O.A.R. deliver lively show on the harbor

A review of O.A.R. at the Bank of America Pavilion on July 29, 2010

, Contributing Writer

Every band thrives on the adoration and support of its fans, but it’s difficult to find a band that is willing reciprocate that love. This rare quality is what makes Of A Revolution (O.A.R.) such a treat to see in concert; and Thursday night at the Bank of America Pavilion, that mutual devotion had performer and spectator alike enjoying themselves from start to finish of the lively set.

O.A.R. has come a long way from their humble beginnings as a high school garage band to one of the biggest names in rock, but their relationship with fans has remained simply unbreakable. It survived the often alienating transition to mainstream music, a process that frequently leaves a band’s original fan base behind. And though O.A.R. now has no shortage of supporters across the country, they still give it their all to make every concert an unforgettable experience. Every time they play a live show, write a song, and even pick up an instrument, it’s all about connecting with the fans.

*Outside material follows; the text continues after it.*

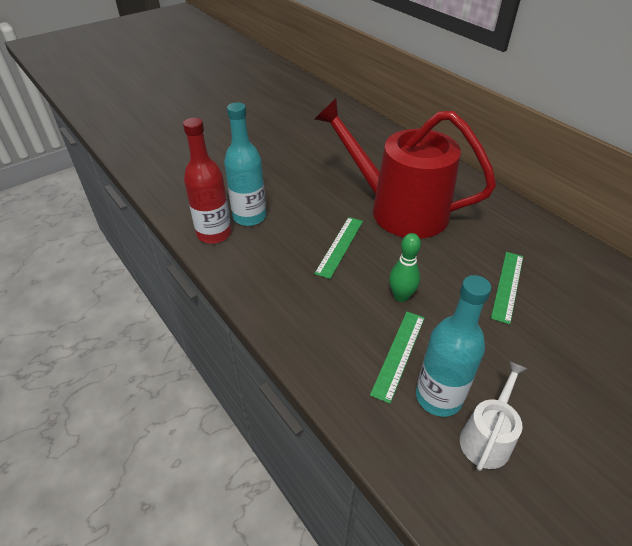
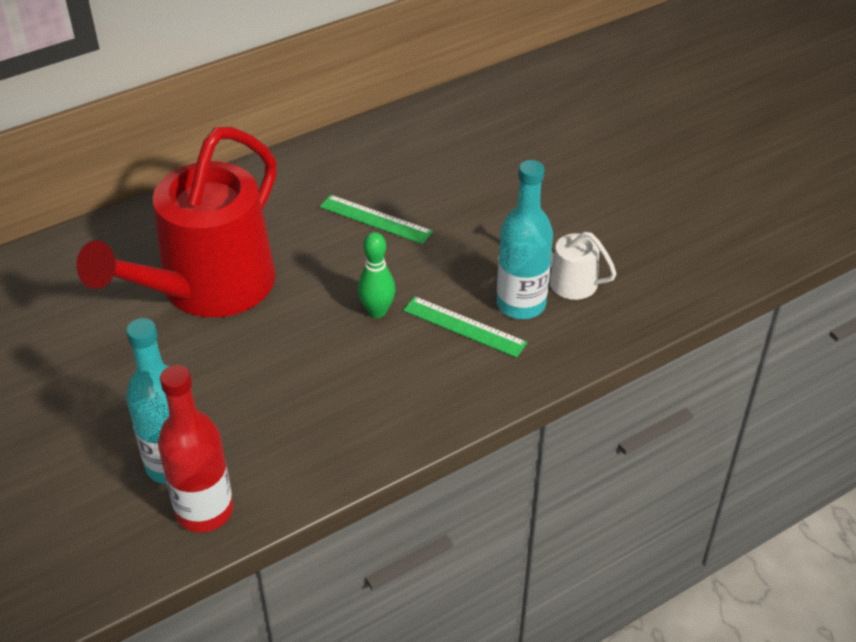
camera: 85 degrees left, 0 degrees up
(340, 246) = (271, 360): green ruler -> none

After a ten minute countdown – the last minute of which was dominated by a cacophony of raucous cheering – O.A.R. took the stage and opened with “My Life”, featuring the first of several spectacular solos by saxophonist Jerry DePizzo. While most rock bands take the opportunity of a live show to display the prowess of their lead guitarist, DePizzo and his brass (though the saxophone is technically a woodwind instrument) weapon of choice enjoyed the spotlight in the majority of the songs. It’s a refreshing change to see the extensive soloing of a typical rock concert go to something that doesn’t have six strings, and DePizzo’s ability to integrate what is usually a jazz or blues instrument into the rock genre does not go unnoticed. Not only does he fit in well with the band, but his solos also provided some of the night’s highlights; the clear notes and riffs emanating from his horn soared to the heights of the tent in songs like “52-50”, “That Was A Crazy Game Of Poker”, and especially “Hey Girl”. The speed with which he navigated through the octaves, fingers moving at a blinding rate, was nothing short of ridiculous at times.

After an animated rendition of “Dareh Meyod”, vocalist Mark Roberge stopped to address the excited crowd. After thanking fans for their support, he announced his appreciation for the city of Boston. “We wrote this song because we had cities like this in mind,” he said right before the band broke into fan favorite “This Town”. The audience loved the gesture, and the Pavilion became a sea of heads bouncing up and down to the lively beat. The place simply exploded when the song reached the chorus, as DePizzo swung his guitar over his back and rapidly switched from axe to sax for another solo.

Next came “52-50”; O.A.R.’s ability to smoothly transition from rock-based songs like “This Town” or “Shattered” to reggae-sounding numbers like “52-50” and “Over And Over” and even a blend of the two (“Night Shift” is a good example) is a feat that not many bands can pull off. The song featured a dynamic solo from guitarist Richard On. Though his guitar takes a backseat to DePizzo’s saxophone when it comes to solos, he made his count when he got the chance, his riffs ringing out with a fierce clarity reminiscent of Eric Johnson’s “Cliffs of Dover”. In fact, one of the night’s highlights came when the two shared the spotlight during “Conquering Fools”. As they traded off melodies with an intensity not unlike an old-fashioned banjo duel, the saxophone’s soulful notes and On’s precise fretwork provided the perfect complementation. But not even that dual solo could match the energy of “That Was A Crazy Game Of Poker”. The song is as long as its title, and fans loved every minute of it as the venue instantly transformed into a dance floor for its entire duration.

After returning for a lengthy but dynamic encore, O.A.R. finally closed the set with “City On Down”. “Alright, Jerry, say goodnight!” Roberge said, grinning as he unleashed his saxophonist upon the delighted crowd. One would think that solo after solo from the same instrument would get a bit stale after a while, but not this night. DePizzo’s finale was a thrilling extraordinaire that electrified the audience with his passionate notes. The band knows that their well of talent peaks with their saxophonist, and it was just right that he closed the night with another one of his rousing solos.

The night got off to a rocky start with opener Citizen Cope. His hour-long set barely stirred any reaction among the crowd; the only noticeable responses came during “Bullet And A Target” and “Let The Drummer Kick”. The rest of his songs were just generic and bland. At one point, there were more people watching a passing tanker in the harbor than were paying attention to the performance.